Die Spundwände, die an Ort und Stelle bleiben, werden in die Erde gerammt. „Die lärm-intensiven Arbeiten werden wir während der Herbstferien erledigen, damit wir den Schulbetrieb nicht zu sehr stören“, sagt Jörg Bauer mit Blick auf die benachbarten Schulen, die Diesterweg-Grundschule und die Thomas-Müntzer-Sekundarschule. Bis Weihnachten soll dieser erste Bauabschnitt abgeschlossen werden.

Ringstraße vom Kreisel

Nach dem Frost sollen im kommenden Jahr der Hochbau und zeitversetzt die Verkehrsanlagen folgen. „Im Frühjahr sollte beides fertig sein“, sagt Bauer – zumindest wenn alles nach Plan läuft. Über Straße und Schiene wird das Areal an den Verkehr angebunden, berichtet Bauer. Während eine städtische Straße das Gelände in der Mitte erschließen soll, lassen die HSB eine ringförmige Werksstraße bauen.

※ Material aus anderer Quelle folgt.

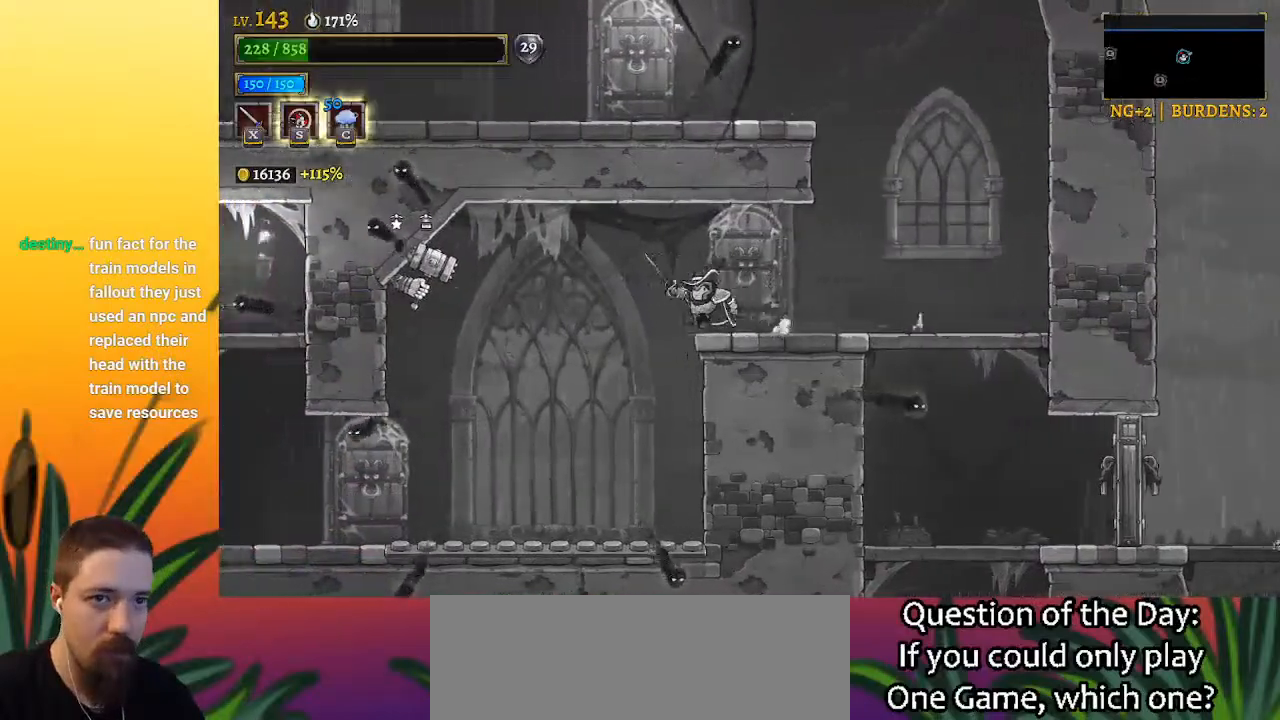
{"keys": ["left"], "events": [[67, "z", "down"], [250, "x", "down"], [250, "z", "up"], [433, "x", "up"]]}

Autos und Lkw fahren dann vom Altstadtkreisel über den Heltauer Platz auf das Werkstattgelände und verlassen es in Höhe Zindelturnhalle. „Wir gehen davon aus, dass wir im unmittelbaren Innenstadtbereich keinen zusätzlichen Verkehr verursachen“, so Bauer. Während der Bauzeit werde es keine Verkehrseinschränkungen geben: Die Arbeiten finden ausschließlich auf dem eigenen Gelände statt. Während die Baugrube ausgehoben wird, sei aber mit stärkerem Baustellenverkehr zu rechnen.

Die Kosten für das Projekt haben die HSB gedeckelt. Mehr als 10,5 Millionen Euro sollen es nicht werden. Ob es dabei bleibt, müsse man abwarten. Zumindest beim ersten Los wurde der Kostenrahmen gehalten. „Es gab glücklicherweise mehrere Bewerbungen“, sagt Bauer – und keiner der unterlegenen Bieter habe Einspruch erhoben. Ob dies bei den folgenden Bauabschnitten ebenfalls gelingt, werde sich zeigen.

Ausgeschrieben werden der Hochbau, die Verkehrsanlagen und die maschinentechnische Ausstattung. Zuvor noch werden die Aufträge für die Großgeräte vergeben. Mit der zirka zehn Meter hohen Krananlage sollen die Loks oder Teile davon emporgehoben werden. „Diese Anlage ist mit der Halle verbunden“, so Bauer. Wenn man die Maße nicht vorher kenne und beim Hallenbau einplane, müsse man später umplanen, was Mehrkosten verursache.

Angebote bis Weihnachten

Ebenso werden die zwölf Meter langen Hubgleise, die fest mit dem Fundament verbunden werden, sowie die 30 Quadratmeter große Lackierungs- und Reinigungskabine vorab ausgeschrieben. Die Entscheidung ist gefallen, sagt Bauer. Wenn bis Ende des Monats keine Einsprüche eingehen, können die Aufträge vergeben werden. „Dann kann die Planung des Hochbaus abgeschlossen werden“, so Bauer. Die Ausschreibung folge, sodass bis Weihnachten Angebote vorliegen können.

In der Lokwerkstatt können künftig die Loks der HSB in ihre rund 4000 Bestandteile zerlegt und defekte Teile aufgearbeitet werden. Dann könne man Arbeiten erledigen, die bisher an das Dampflokwerk Meiningen vergeben wurden. Mangels Kapazität stauten sich dort die Aufträge – ein Grund für das aktuelle Bauprojekt. Man habe lange gebraucht, um sich dazu durchzuringen, sagt Jörg Bauer. „Das fällt uns gewissermaßen jetzt auf die Füße.“ Der Mangel an Dampfloks werde trotz Werkstattbau weiter Thema sein. „Man darf nicht glauben, dass im Sommer 2021 alle Probleme gelöst sein werden“, warnt der Betriebsleiter.

Die Werkstatt müsse erst in Gang kommen. Deshalb habe man bereits Personal eingestellt, dass sich auf den Einsatz vorbereitet. „Den Dampflokschlosser gibt es nicht auf dem Arbeitsmarkt.“ Zehn bis 20 Mitarbeiter sollen am Ochsenteich und im bisherigen Bahnbetriebswerk arbeiten. Manches werde man aber weiter nach Thüringen abgeben.